As for his character’s eventual fate, Carlyle has his own theory.
“This is my opinion, but I think Rush is looking towards ascension — I think that’s where he’s going. I think he wants to try and learn everything about that ancient world to get to this point of ascension and become immortal.”
One thing is for certain: Rush’s journey will remain just as much of a surprise to Carlyle as it is to fans. On Stargate, he employs acting methods he learned under mentor and director Ken Loach (Riff-Raff, Carla’s Song) — essentially, not reading the rest of a script in advance and figuring out a performance “as you go along.”
“I never thought that you’d be able to apply Ken Loach techniques to high-end American TV, but I’ve managed to do it with this and it’s very simple. I don’t ask what’s going to happen next — I don’t want to know what episode 17 is about, I’m doing number 3 at the moment.
“Acting can be such a flimsy, stupid f—ing thing to be doing, honestly.
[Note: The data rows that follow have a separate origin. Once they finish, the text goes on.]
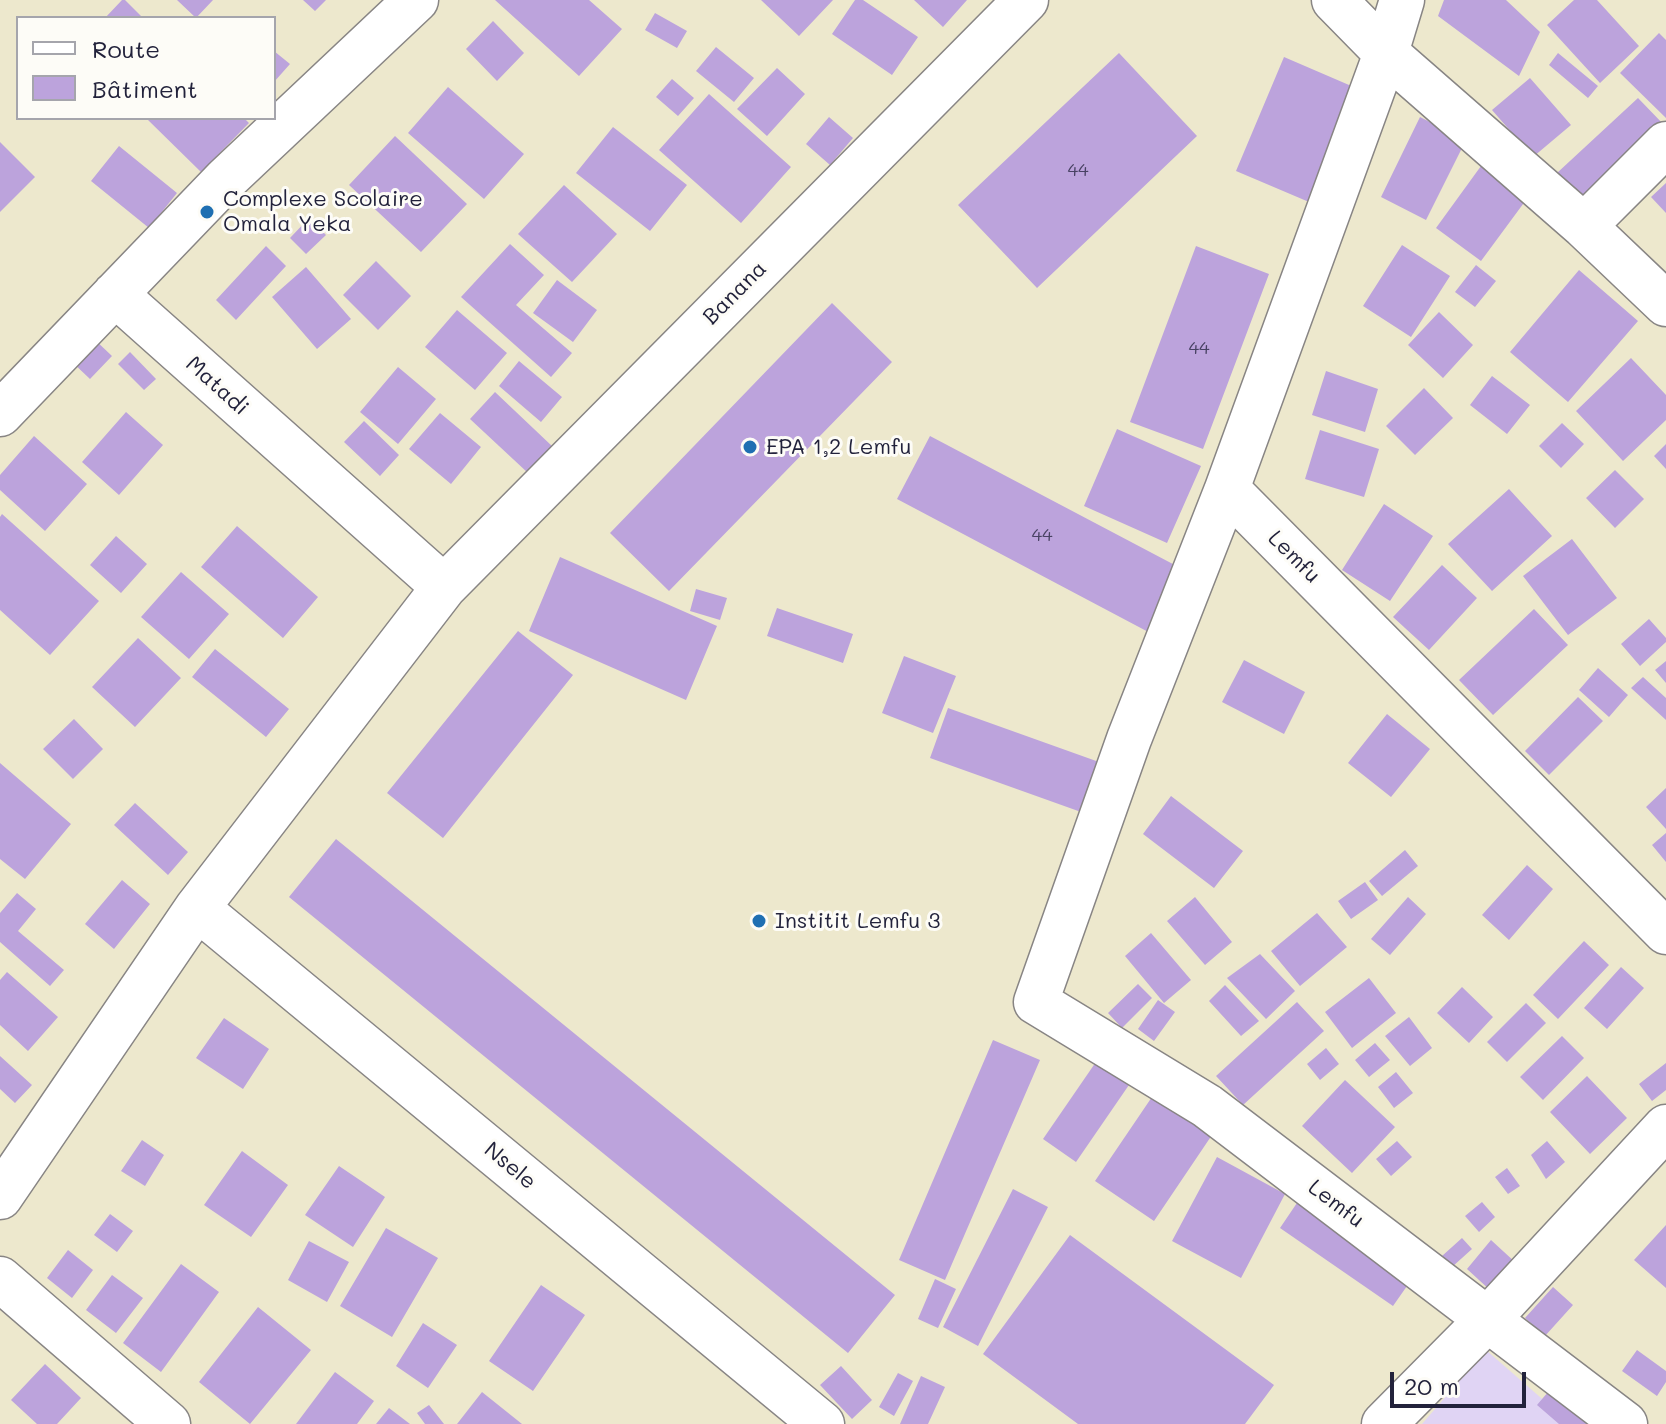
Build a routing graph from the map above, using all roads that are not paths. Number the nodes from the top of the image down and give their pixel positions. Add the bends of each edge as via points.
1 (416, 0) edge
2 (1026, 0) edge
3 (1334, 0) edge
4 (1402, 0) edge
5 (1386, 53) junction
6 (1666, 144) edge
7 (1584, 226) junction
8 (115, 294) junction
9 (1666, 304) edge
10 (0, 414) edge
11 (1227, 489) junction
12 (444, 587) junction
13 (197, 908) junction
14 (1666, 932) edge
15 (1666, 1127) edge
16 (0, 1197) edge
17 (0, 1279) edge
18 (1488, 1319) junction
19 (168, 1424) edge
20 (822, 1424) edge
21 (1384, 1424) edge
22 (1625, 1424) edge

1 - 8 street via 226,179
2 - 12 street, Banana
3 - 5 street
4 - 5 street
5 - 7 street
5 - 11 street
6 - 7 street
7 - 9 street
8 - 10 street
8 - 12 street, Matadi
11 - 14 street, Lemfu
11 - 18 street, Lemfu via 1129,739 1036,1002 1207,1106
12 - 13 street, Banana
13 - 16 street, Banana
13 - 20 street, Nsele
15 - 18 street
17 - 19 street
18 - 21 street
18 - 22 street, Lemfu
And you have to kind of base it in some kind of reality, some kind of believability. . . . I can’t be thinking about the fact that he, for example, saves the day in episode 20. It changes the way you behave.
“(Then) the temptation is to play the hero from the very beginning.”
It’s clear that Rush is on a journey, and Carlyle is on a parallel course with him. Now it’s time to see where Destiny takes them both.